On index seek + key lookup versus table scan, for better performance, you need to specify CPU or duration. In any case LIO doesn't tell you anything. If you are talking about when the execution plan switches from IS+KL to Scan, it occurs around 1350:320 ratio (4.2 to 1, or 10.5MB/sec to 320 IOPS) used by the optimizer. If your table data size is 8GB, ie, 1M leaf level pages, then around 250K or so rows, the execution plan changes from IS+KL to Scan. If your clustered index key depth just happens to be 4, then the switch just happens to occur around the same LIO count(order of magnitude). But if the key depth was 3 or 5, then you are way off. See my other posts on the formulas used by the SQL optimizer. If you are talking about CPU, with all data in memory, then 1 row in a key lookup might cost about the same as 1 page of a table scan depending on the rows per page, which is drasticaly different from what the optimizer model. If you are going to disk, and looking at duration, then it all depends on your actual random IOP to sequential transfer rate is. For a single 15K SAS drive, assuming tightly packed data, you might get 400-800 IOPS (note this is not a true random IOP) in the key lookup (with scatter gather activated) or you could get 80-120MB/sec in the table scan, depending exactly how your data is laid out and how the SQL is written. Again this is far different than the optimizer model in the other direction than in-memory.

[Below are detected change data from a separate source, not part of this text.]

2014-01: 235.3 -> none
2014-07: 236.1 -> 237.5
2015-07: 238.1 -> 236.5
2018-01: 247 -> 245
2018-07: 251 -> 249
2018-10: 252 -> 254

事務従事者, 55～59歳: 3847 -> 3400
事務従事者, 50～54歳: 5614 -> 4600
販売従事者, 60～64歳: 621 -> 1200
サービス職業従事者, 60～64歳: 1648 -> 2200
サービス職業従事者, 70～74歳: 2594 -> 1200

Yes I know many people have written about LIO as if it were a key system resource, but know one could actually say what. The truth is it is sued because it is easy to collect, which does not say it is useful. Like people who cling to guns and religion, the scientific dba needs to let go of LIO, and the db buggyman is not lurking in the closet at night

Still, the point is LIO is not a consistent measure of CPU, nor is their any internal limited resource governed by LIO. Now I have made my complaints about the SQL optimizer cost formulas. (MS has made their point that they can not fix past errors because so many people now depend plans generated from the existing silly model.) The SQL Server Cost Based Optimizer since version 7.0 is based on duration, not cpu, and not LIO. The duration is based on (P)IO time and CPU time. The CBO is not trying to predict CPU usage, but does use a model of CPU usage. Yes, LIO count can be much more accurately predicted than true CPU, but clearly MS (and probably Oracle as well) felt that LIO was worthless as an optimization strategy, or they would have used it.

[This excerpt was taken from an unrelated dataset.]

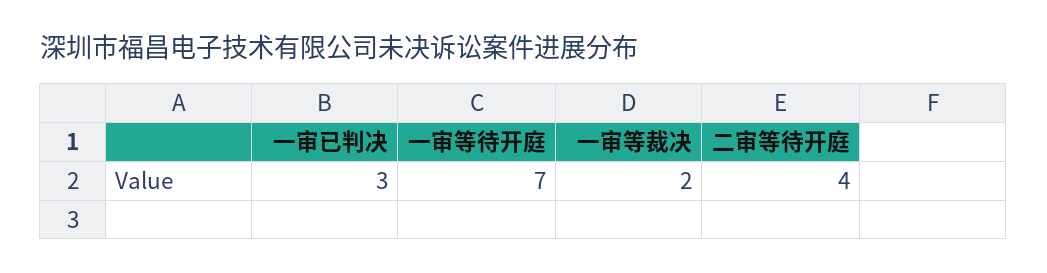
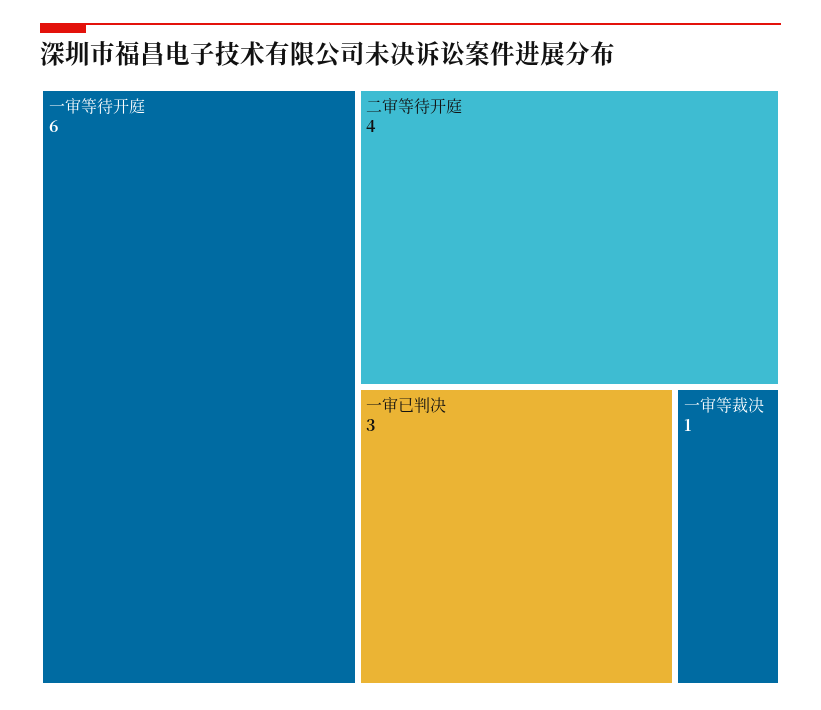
一审等待开庭: 7 -> 6
一审等裁决: 2 -> 1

ok, so long as you understand that the primary objective is to reduce query CPU. (Ocassionally, network transmission or disk io might be more important, but let set that aside for the moment). First determine whether the query time is in the compile/recompile, or the actual execution. Assess whether the cpu is in the table/row access, or logical. For example, SELECT SUM(col1), SUM(col2), SUM(col3) FROM X is more expensive than just SUM(col1) FROM X (assuming this difference does not change the plan, indexes etc). Its not just the SELECT logic, but any join or where clause logic. The optimizer does not consider the difference if this does not affect the plan, but it can be substantial. Consider the number of rows and pages accessed and whether this is the most efficient possible. If your query is WHERE Col1 = A and Col3 = B and your index is leads Col1, Col2, Col3, the plan may have an index seek, buts it not the most effective. So keeping the rows involved close to min helps. Next, of the rows involved are they colocated? or spread out? There are "experts" out there who talk about leading an index with the most selective column, which is not entirely true. In a join, it is more important to keep the rows accessed together stored together. Even better would be if they were in the correct sorted order.